* [Task to carry out] Pick each line containing the word "Barmer" out of the data below.

___

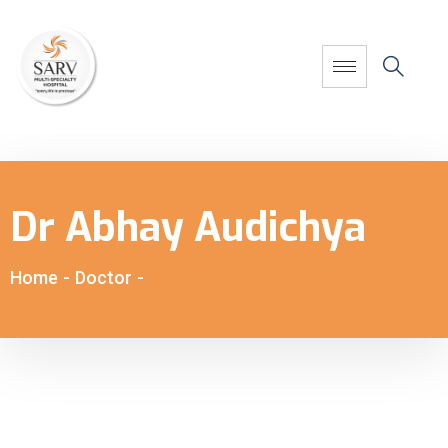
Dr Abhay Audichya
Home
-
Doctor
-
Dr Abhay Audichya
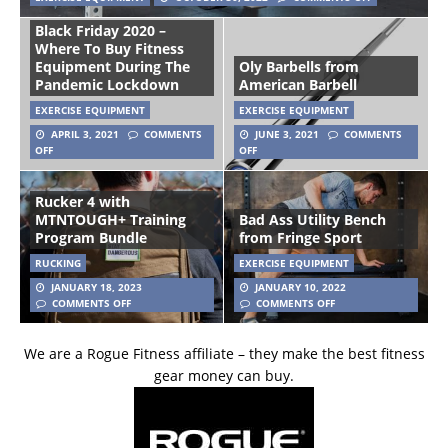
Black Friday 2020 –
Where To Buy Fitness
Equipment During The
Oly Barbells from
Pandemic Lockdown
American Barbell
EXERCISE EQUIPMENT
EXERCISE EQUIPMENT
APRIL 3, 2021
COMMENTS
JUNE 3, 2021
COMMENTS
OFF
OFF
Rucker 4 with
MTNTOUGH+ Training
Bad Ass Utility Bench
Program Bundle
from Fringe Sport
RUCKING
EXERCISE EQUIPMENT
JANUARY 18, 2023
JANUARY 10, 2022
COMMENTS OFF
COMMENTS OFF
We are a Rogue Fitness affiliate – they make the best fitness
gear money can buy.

___

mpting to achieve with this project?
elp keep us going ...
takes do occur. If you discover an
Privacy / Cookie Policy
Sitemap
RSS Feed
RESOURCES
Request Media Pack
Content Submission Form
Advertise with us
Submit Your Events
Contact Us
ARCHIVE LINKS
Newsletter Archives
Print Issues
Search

___

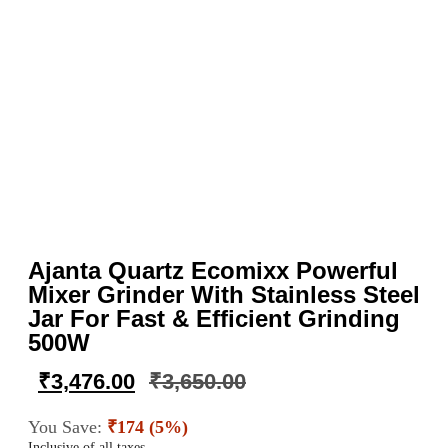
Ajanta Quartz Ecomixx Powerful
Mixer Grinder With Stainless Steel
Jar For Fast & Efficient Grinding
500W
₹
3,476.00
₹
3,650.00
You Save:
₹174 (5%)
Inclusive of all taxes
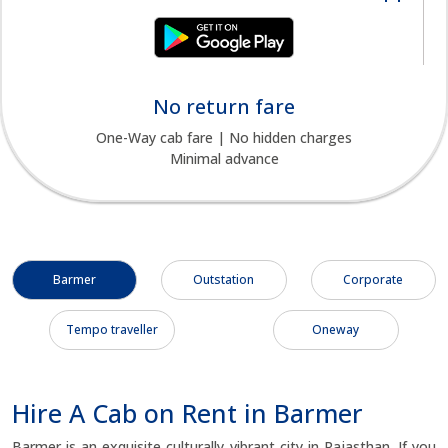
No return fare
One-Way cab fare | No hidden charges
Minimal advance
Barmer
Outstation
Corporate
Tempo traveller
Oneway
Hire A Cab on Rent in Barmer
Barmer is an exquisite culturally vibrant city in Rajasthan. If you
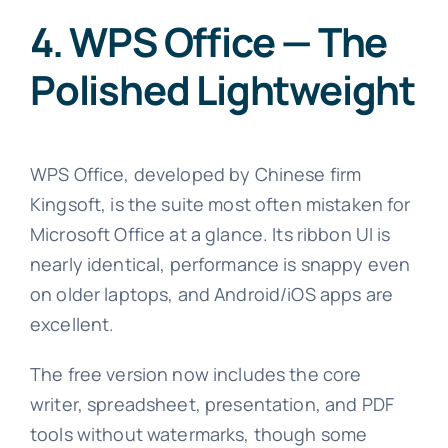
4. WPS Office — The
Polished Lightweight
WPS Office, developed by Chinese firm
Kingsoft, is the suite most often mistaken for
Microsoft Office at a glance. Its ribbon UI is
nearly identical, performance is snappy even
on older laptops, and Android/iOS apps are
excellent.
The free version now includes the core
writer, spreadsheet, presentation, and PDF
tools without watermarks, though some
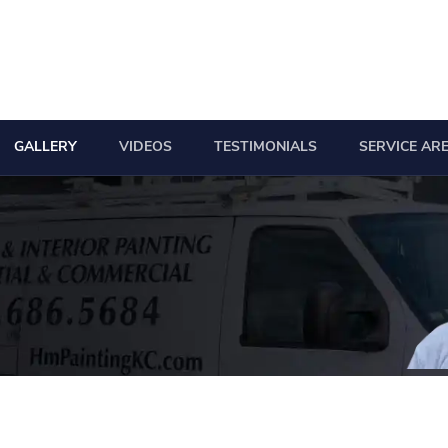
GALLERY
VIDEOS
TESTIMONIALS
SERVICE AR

___

* [Expected answer]
Barmer
Hire A Cab on Rent in Barmer
Barmer is an exquisite culturally vibrant city in Rajasthan. If you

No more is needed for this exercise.